– Мирддин! – настроение барда ещё больше испортилось, когда он увидел рядом с сестрой меня. – А я тут… э-э-э вот, репетирую.
– Знал бы великий Мат ап Матонви, как ты тут репетируешь и коверкаешь его имя, ох, несдобровать тебе, Светлячок.
– Я теперь не Светлячок, – запротестовал бард, – я теперь Талиесин – Сиятельнолобый.
– Мы видим – аж блестит, как ты через него ауэн гоняешь. Причём чаще всего без толку, – усмехнулась Гвенддид. – Жаль, бабуля Керридвен, когда, наконец, разрешилась тобою, не решилась стереть тебе память о прошлом.
– При чём тут Керридвен?! – запальчиво отозвался Талиесин, выглядевший теперь не столь напыщенно, а напоминал обыкновенного нахохлившегося деревенского петуха, которого только что немного поклевали. – Это всё Котёл! Великий Котёл мудрости!
– Знаем-знаем, а также волшебства, провиденья, воскрешения, изобилия и жертвоприношения, – сказал я. При слове «жертвоприношения» барду сделалось совсем нехорошо – он, видимо, понял, в какую историю вляпался на самом деле.
Я продолжил:
– Волшебную силу Котёл тебе дал. И мудрость тоже. Иначе ты не понял, как можно постоянно сбегать от бабули в различных воплощениях. И даже наш отец Морвран не помог бы тебе своими тайными тропами. Далее в каком-то смысле ты воскрес в человеческом обличии, переродившись семенем в чреве Керридвен и с младенчества помня всё, что было прежде.
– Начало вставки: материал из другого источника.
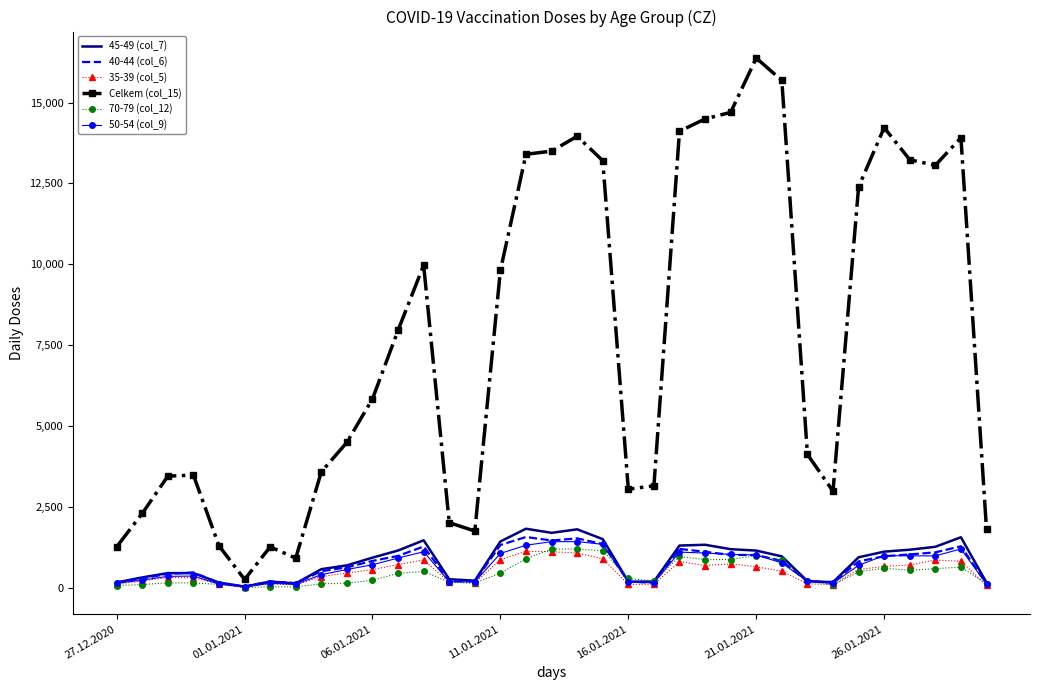

Which series has the largest total across all categories?

Celkem (col_15)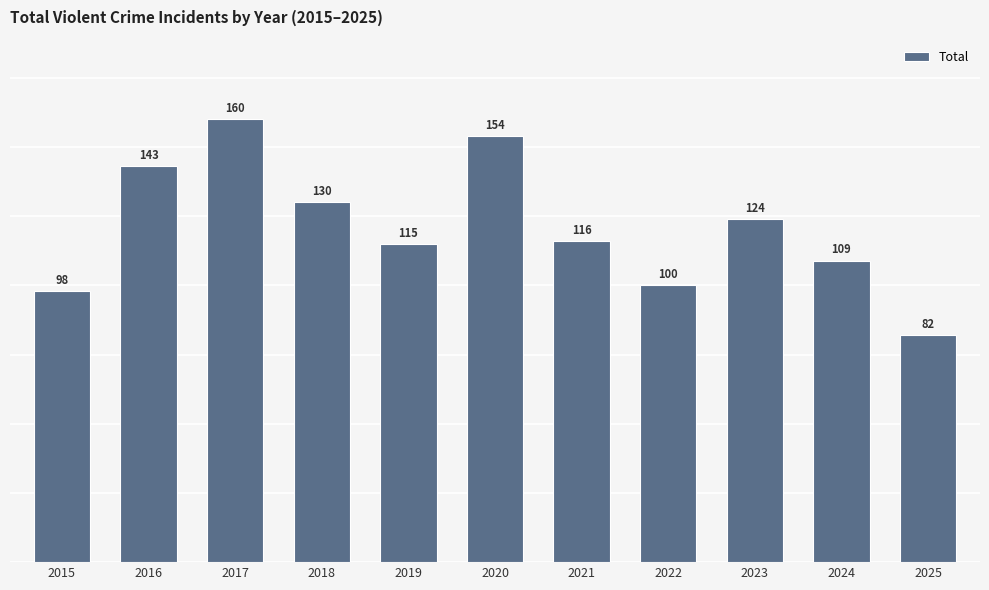

Rank the categories by value from lowest to highest.

2025, 2015, 2022, 2024, 2019, 2021, 2023, 2018, 2016, 2020, 2017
Теперь дело за жертвоприношением.
Талиесин громко сглотнул.
– Не переживай – всё пройдет без боли, – произнес я, на пару с Гвенддид раззадоренный видом хвастливого лгунишки, уже задававшего в Придайне моду на небылицы, чего мы с сестрой, судя по всему, оба терпеть не могли. – Твоя жертва – это служением нам и нашему делу ровно один год и один день.
– Э, нет, – запротестовал Талиесин. – Бросьте эти ваши божественные штучки! Год и день – это метафора вечности.
– Мета что? – не поняла Гвенддид.
– Неважно. Мудрёное эллинское слово, которое сегодня, как считается, должны знать все новомодные барды Придайна, – съязвил я. – Означает перенос того же смысла с одних слов на другие.
– А, ну да, заклинание, – по-нашему поняла Гвенддид.
– Почти, – уточнил я. – Эллины уже давно не колдуют, как это водилось у них в дни до Кесаря. Поэтому сказители старой школы решительно против заимствований с юга. Но нашему юному одаренному, как сам Огма, другу, желающему сразить слушателей наповал своими… метафорами, вся наша старая школа до звезды. Ну ничего, побродит с нами – пообтешется.
– Я на год и день не подписываюсь! – запротестовал Талиесин.
– Ты и писать-то, поди, не умеешь, – съязвил я. – А насчёт года и дня всё просто. Тебе Керридвен жизнь подарила? Подарила. Хотя за то, что ты, суслик, натворил, можно и в Аннуин – в один конец, так сказать. А мы, как ты помнишь – внуки Керридвен. И по роду нашему заявляем своё право на твой долг. Жизнь за жизнь. В общем, мы её арендуем. Не навсегда. Если выживешь.
А Гвенддид добавила:
– Или, ежели ты не согласен, мы отыщем старого мудрого Мата ап Матонви и расскажем, что ты тут про него и его знаменитого ученика Гвидиона сочиняешь. А Мата, что о нём самом говорят, в последнее время мало волнует. Но после того как Гвидиона посадили в Крепко-Накрепко, Мат очень сильно по любимому воспитаннику тоскует. И не потерпит, чтобы какой-то клещ из человеческого племени порочил его имя.
Талиесин глядел на нас недобро, но беззащитно.
– Ладно, – вздохнул он наконец, – будь по-вашему. Всё равно сейчас не сезон, и пиры у знати – редкость. А на подачки постояльцев придорожных харчевен много не заработаешь.
– И всё-таки поганые у тебя вирши, Талиесин, – решил я добить его, не погрешив при этом против искренности. – А потом ещё скажут, что ты классик.
– Чего? – не понял тот последнего слова.
– Учи латынь, – догадалась Гвенддид, – средь голытьбы Старого Севера за умного сойдешь.
Мы переночевали там же, где и встретились, на постоялом дворе, а на утро отправились в путь.